- **Goal**: Lay out the entries as a JSON list of strings, one string per line, from the first line of the entries to the line with "கனன்றெரியும்", including both of those lines and leaving out blank lines. Leave the pictures out of the answer.

- **Data provided**:
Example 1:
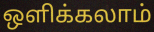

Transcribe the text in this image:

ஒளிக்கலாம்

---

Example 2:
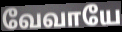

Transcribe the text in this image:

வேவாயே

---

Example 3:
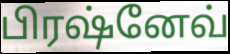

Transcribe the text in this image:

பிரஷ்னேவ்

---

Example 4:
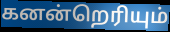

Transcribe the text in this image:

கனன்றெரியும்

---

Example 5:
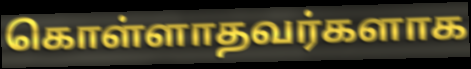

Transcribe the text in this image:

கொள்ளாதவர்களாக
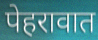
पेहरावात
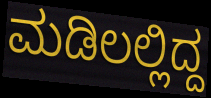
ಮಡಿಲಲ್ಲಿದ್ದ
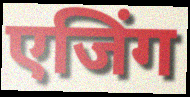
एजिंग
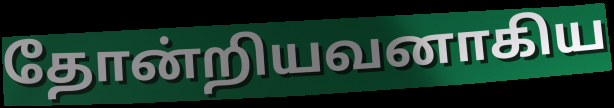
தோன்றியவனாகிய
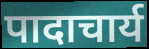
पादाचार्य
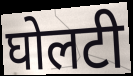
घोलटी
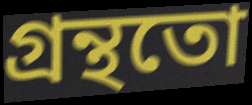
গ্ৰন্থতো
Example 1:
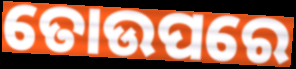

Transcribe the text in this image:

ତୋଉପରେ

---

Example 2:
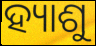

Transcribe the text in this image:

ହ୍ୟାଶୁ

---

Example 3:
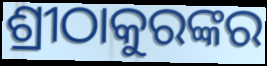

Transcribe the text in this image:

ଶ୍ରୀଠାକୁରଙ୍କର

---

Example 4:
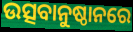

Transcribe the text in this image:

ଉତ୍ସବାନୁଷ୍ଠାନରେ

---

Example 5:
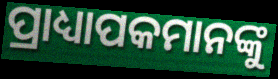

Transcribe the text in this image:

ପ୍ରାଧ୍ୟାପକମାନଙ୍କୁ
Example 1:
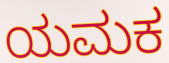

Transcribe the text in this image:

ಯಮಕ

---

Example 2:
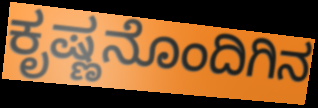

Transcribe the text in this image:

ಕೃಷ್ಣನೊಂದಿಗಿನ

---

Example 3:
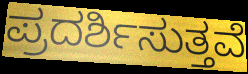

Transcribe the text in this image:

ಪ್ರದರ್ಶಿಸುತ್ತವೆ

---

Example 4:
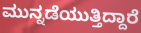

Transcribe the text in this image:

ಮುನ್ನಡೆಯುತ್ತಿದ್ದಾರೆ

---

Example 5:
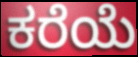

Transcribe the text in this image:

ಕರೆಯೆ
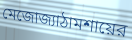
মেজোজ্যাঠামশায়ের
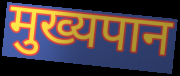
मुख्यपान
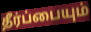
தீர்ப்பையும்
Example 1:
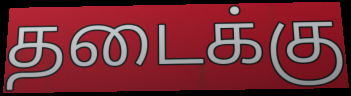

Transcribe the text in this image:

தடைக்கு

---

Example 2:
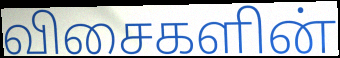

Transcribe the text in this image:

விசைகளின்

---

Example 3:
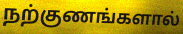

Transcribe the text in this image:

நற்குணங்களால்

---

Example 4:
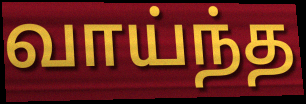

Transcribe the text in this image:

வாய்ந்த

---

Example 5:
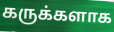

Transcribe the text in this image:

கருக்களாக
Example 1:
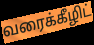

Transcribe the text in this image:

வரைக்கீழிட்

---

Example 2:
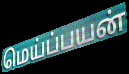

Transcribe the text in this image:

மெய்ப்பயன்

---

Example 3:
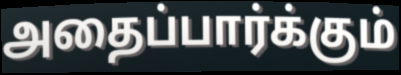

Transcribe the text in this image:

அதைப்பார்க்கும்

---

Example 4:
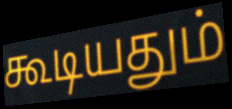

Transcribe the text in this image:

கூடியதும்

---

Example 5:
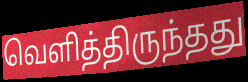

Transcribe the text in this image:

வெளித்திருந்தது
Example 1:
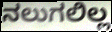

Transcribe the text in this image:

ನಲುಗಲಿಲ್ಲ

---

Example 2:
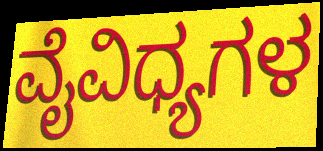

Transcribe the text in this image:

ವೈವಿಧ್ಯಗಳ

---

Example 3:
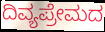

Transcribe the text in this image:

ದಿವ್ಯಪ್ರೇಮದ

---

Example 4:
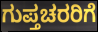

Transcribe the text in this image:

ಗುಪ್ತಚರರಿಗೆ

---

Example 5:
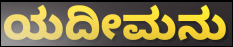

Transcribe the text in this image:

- **Task answer**:
[
  "Example 1:",
  "Transcribe the text in this image:",
  "ஒளிக்கலாம்",
  "---",
  "Example 2:",
  "Transcribe the text in this image:",
  "வேவாயே",
  "---",
  "Example 3:",
  "Transcribe the text in this image:",
  "பிரஷ்னேவ்",
  "---",
  "Example 4:",
  "Transcribe the text in this image:",
  "கனன்றெரியும்"
]